> **文書抜粋**:
────────────────────────────────────────
図1に示される構成例において、ロボット制御システム100は、2台のカメラ4を備えるとする。カメラ4は、ロボット2の動作に影響を及ぼす可能性がある影響範囲5に位置する物品又は人間等を撮影する。カメラ4が撮影する画像は、モノクロの輝度情報を含んでもよいし、RGB(Red, Green and Blue)等で表される各色の輝度情報を含んでもよい。影響範囲5は、ロボット2の動作範囲を含む。影響範囲5は、ロボット2の動作範囲を更に外側に広げた範囲であるとする。影響範囲5は、ロボット2の動作範囲の外側から動作範囲の内側へ向かって移動する人間等がロボット2の動作範囲の内側に入るまでにロボット2を停止できるように設定されてよい。影響範囲5は、例えば、ロボット2の動作範囲の境界から所定距離だけ外側まで拡張された範囲に設定されてもよい。カメラ4は、ロボット2の影響範囲5若しくは動作範囲又はこれらの周辺の領域を俯瞰的に撮影できるように設置されてもよい。カメラ4の数は、2つに限られず、1つであってもよいし、3つ以上であってもよい。
ロボット制御装置110は、学習済みモデル生成装置20で生成された学習済みモデル70を取得する。ロボット制御装置110は、カメラ4で撮影した画像と学習済みモデル70とに基づいて、ロボット2が作業を実施する空間に存在する、作業対象物8、又は作業開始地点6若しくは作業目標地点7等を認識する。言い換えれば、ロボット制御装置110は、カメラ4で撮影した画像に基づいて作業対象物8等を認識するために生成された学習済みモデル70を取得する。ロボット制御装置110は、認識装置とも称される。
ロボット制御装置110(認識装置)は、学習済みモデル70をあらかじめ取得する。ロボット制御装置110は、学習済みモデル70を記憶部に格納してよい。ロボット制御装置110は、カメラ4から作業対象物8を撮影した画像を取得する。ロボット制御装置110は、作業対象物8を撮影した画像を入力情報として学習済みモデル70に入力する。ロボット制御装置110は、学習済みモデル70から入力情報の入力に応じて出力される出力情報を取得する。ロボット制御装置110は、出力情報に基づいて作業対象物8を認識し、作業対象物8を把持したり移動したりする作業を実行する。
以上述べてきたように、ロボット制御システム100は、学習済みモデル生成システム1から学習済みモデル70を取得し、学習済みモデル70によって作業対象物8を認識できる。
以下、他の実施形態が説明される。
────────────────────────────────────────
> **練習問題**: 上のロボット制御システムに関する文書から、「ロボット制御装置110は、学習済みモデル生成装置20で生」から「動したりする作業を実行する。」までの部分を一字も変えずに書き写してください。
────────────────────────────────────────
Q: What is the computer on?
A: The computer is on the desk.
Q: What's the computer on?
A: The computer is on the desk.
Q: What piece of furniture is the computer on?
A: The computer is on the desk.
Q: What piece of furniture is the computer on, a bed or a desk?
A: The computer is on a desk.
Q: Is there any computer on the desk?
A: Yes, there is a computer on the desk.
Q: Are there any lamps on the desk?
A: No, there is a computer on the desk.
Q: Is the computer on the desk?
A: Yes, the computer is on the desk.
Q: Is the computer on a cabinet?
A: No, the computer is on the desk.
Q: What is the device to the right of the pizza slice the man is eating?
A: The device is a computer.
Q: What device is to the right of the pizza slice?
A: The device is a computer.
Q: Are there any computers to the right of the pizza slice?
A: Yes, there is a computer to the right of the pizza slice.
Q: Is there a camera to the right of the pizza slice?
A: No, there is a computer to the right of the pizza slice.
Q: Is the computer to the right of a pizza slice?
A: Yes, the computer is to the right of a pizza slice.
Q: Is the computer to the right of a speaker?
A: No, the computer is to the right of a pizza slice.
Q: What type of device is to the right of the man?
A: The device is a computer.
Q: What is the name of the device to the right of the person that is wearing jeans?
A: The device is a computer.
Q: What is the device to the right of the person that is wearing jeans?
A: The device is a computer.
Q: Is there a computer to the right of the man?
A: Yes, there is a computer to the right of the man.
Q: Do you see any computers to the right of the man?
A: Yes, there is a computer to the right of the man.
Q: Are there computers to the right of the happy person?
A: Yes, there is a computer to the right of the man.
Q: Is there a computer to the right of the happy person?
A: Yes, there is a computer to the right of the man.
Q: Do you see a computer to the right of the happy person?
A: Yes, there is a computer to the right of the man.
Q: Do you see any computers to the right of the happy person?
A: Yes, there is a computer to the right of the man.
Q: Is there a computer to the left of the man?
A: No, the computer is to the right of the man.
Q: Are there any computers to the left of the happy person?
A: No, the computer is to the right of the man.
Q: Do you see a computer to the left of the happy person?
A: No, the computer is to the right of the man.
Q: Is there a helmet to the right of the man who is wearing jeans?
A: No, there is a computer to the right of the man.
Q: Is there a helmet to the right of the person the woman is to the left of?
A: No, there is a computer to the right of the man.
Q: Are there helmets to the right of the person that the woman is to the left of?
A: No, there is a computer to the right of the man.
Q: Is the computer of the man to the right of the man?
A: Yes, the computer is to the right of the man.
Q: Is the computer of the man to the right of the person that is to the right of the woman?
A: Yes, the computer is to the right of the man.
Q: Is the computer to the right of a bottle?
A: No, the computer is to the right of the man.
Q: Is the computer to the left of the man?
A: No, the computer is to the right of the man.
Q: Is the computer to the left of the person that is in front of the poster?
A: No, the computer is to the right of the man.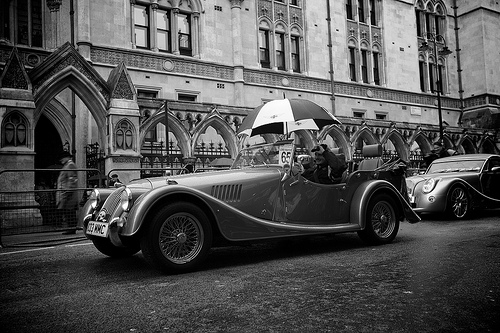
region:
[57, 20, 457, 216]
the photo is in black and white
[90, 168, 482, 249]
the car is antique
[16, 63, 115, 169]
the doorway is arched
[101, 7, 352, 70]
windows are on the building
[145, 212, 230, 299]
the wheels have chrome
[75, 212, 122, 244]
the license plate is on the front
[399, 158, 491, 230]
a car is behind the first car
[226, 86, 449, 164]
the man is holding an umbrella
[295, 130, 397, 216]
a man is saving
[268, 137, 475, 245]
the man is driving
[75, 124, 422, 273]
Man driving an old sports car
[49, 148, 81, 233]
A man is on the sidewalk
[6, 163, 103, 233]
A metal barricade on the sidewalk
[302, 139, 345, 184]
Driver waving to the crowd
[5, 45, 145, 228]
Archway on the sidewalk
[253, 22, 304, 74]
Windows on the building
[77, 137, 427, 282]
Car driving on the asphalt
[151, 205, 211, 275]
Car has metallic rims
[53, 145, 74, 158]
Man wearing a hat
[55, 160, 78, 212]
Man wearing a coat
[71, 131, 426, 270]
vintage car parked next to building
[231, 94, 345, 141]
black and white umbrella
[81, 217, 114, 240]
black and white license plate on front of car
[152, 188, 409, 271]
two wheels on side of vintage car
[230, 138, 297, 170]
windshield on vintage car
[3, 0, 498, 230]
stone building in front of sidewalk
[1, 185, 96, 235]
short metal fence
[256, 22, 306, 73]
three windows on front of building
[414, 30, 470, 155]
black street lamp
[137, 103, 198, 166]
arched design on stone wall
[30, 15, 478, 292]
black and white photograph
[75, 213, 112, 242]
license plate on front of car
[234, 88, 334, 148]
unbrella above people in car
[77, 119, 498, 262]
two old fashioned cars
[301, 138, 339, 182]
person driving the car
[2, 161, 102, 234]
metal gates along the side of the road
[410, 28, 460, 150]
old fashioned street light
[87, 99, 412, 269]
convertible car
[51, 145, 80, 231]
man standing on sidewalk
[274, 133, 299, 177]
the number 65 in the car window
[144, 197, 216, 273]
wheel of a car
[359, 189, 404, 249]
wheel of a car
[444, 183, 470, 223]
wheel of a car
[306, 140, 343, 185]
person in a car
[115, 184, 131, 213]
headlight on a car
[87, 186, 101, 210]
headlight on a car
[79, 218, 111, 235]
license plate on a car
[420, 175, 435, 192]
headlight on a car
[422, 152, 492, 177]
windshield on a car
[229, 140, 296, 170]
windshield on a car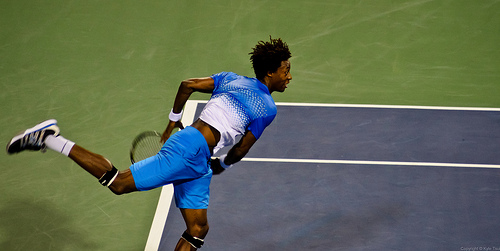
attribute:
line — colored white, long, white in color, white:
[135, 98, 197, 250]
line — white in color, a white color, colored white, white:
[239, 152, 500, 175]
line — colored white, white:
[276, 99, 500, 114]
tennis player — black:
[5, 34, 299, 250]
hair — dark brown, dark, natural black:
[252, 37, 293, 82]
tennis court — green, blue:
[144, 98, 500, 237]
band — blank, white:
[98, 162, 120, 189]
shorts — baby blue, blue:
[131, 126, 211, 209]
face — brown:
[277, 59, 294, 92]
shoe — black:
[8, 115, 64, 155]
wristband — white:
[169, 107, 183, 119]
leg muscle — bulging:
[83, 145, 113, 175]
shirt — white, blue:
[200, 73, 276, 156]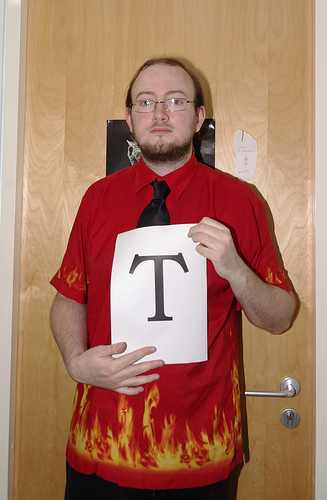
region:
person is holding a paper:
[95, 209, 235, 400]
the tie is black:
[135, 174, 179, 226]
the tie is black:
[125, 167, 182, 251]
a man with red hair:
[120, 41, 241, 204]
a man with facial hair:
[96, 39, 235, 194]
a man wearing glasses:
────────────────────────────────────────
> **あなたの解答**:
ロボット制御装置110は、学習済みモデル生成装置20で生成された学習済みモデル70を取得する。ロボット制御装置110は、カメラ4で撮影した画像と学習済みモデル70とに基づいて、ロボット2が作業を実施する空間に存在する、作業対象物8、又は作業開始地点6若しくは作業目標地点7等を認識する。言い換えれば、ロボット制御装置110は、カメラ4で撮影した画像に基づいて作業対象物8等を認識するために生成された学習済みモデル70を取得する。ロボット制御装置110は、認識装置とも称される。
ロボット制御装置110(認識装置)は、学習済みモデル70をあらかじめ取得する。ロボット制御装置110は、学習済みモデル70を記憶部に格納してよい。ロボット制御装置110は、カメラ4から作業対象物8を撮影した画像を取得する。ロボット制御装置110は、作業対象物8を撮影した画像を入力情報として学習済みモデル70に入力する。ロボット制御装置110は、学習済みモデル70から入力情報の入力に応じて出力される出力情報を取得する。ロボット制御装置110は、出力情報に基づいて作業対象物8を認識し、作業対象物8を把持したり移動したりする作業を実行する。